There are times when taking stock of our personal interface with the world seems appropriate. Time to reflect on our humanity, and balance our harshness or righteousness against our outward display of compassion and capacity to forgive. This is one of those times, even for bystanders.

Constructive reader comments are one of the attractions of this website. I hope readers, particularly wab95 in this case, continue to add posts that contribute to the discussion and understanding of the topics that the TMO staff so ably post.

Bosco (Brad Hutchings)

@ibuck: I appreciate the sentiment, but if you saw a few of the emails Aaron sent to people over the years, you might appreciate him as a great combatant for his cause wink. Civility wasn’t exactly his deal.

bronson pinchot

I was under the impression he had a paid account at JSTOR and was legally downloading everything.  They initially had a problem with him posting the info publicly, but since dropped it.  The feds didn’t drop it though.

John Dingler, artist

While the mental health advice seems from the heart, no, Jeff, your concluding paragraph should not have been to offer the reader the National Suicide Prevention hotline; This goes against the primary focus of your report which was Aaron Swartz’ valiant, good advocacy for an open internet.

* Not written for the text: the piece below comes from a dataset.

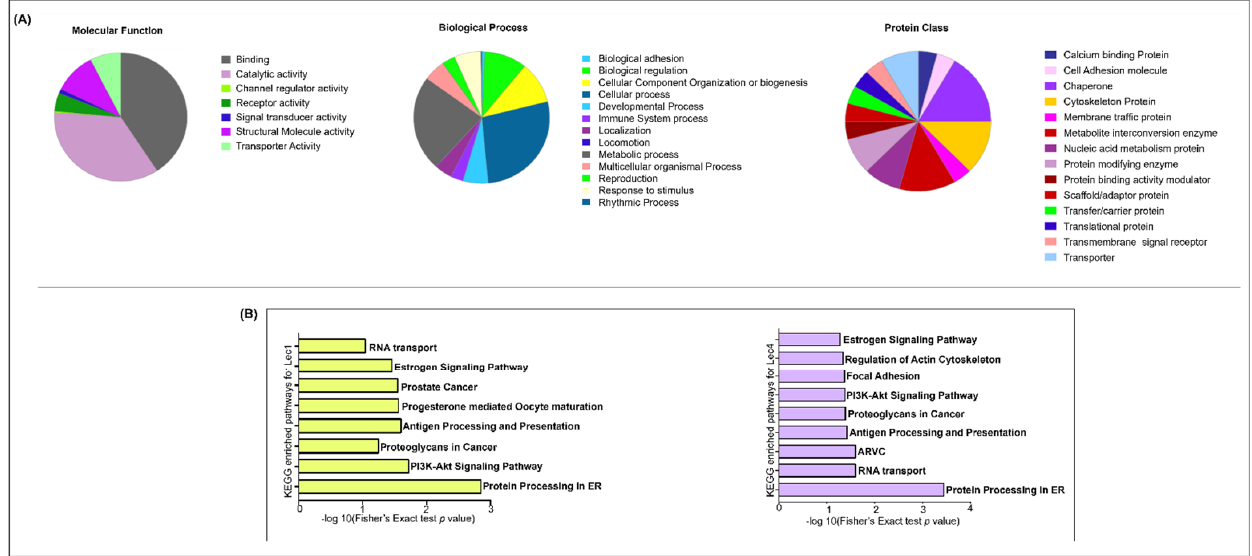
Figure 3. Functional annotation of differentially expressed proteins was analyzed via Protein Analysis through Evolutionary Relationships (PANTHER) and Database for Annotation, Visualization and Integrated Discovery (DAVID). ( A ) Molecular function, biological process, and protein class results of 37 dysregulated proteins in W5, Lec1 and Lec4 cells summarized in a pie chart using PANTHER; ( B ) biological processes in Lec1 and Lec4 based on the 44 and 43 differentially expressed proteins, depicted in a bar graph according to DAVID.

You should have added another paragraph, the one immediately after the NSP hotline advice, to instead have been advice on the most important matter: the fight for an open internet and the fight against those forces in (Rightwinger Sen. Orrin Hatch, the same guy who hoped to impeach Clinton) and out of big gubl’mnt (like Hollywood media companies) that are trying to close down and clamp down on whole websites and the mere lukewarm support of the open internet by supposedly open companies such as Google, for example, and for his visionary work combating the severe stifling of internet freedoms caused by the explosion of claims in the field of intellectual property rights. This is his legacy; This is what we should be left with, not the condition of his mental health.

John Dingler, artist

The audaciousness which which Swartz was hounded by that wayward Massachusetts prosecutor, you’d think that the latter was going after a terrorist. The next step up in escalation would have been to use the US Patriot Act and the NDAA 2012 and 2013 to put him into a military brig indefinately without the Writ of Habeas Corpus!

Hey, watch for articles soon published to make the overzealous prosecutor into a victim. I fully expect this development.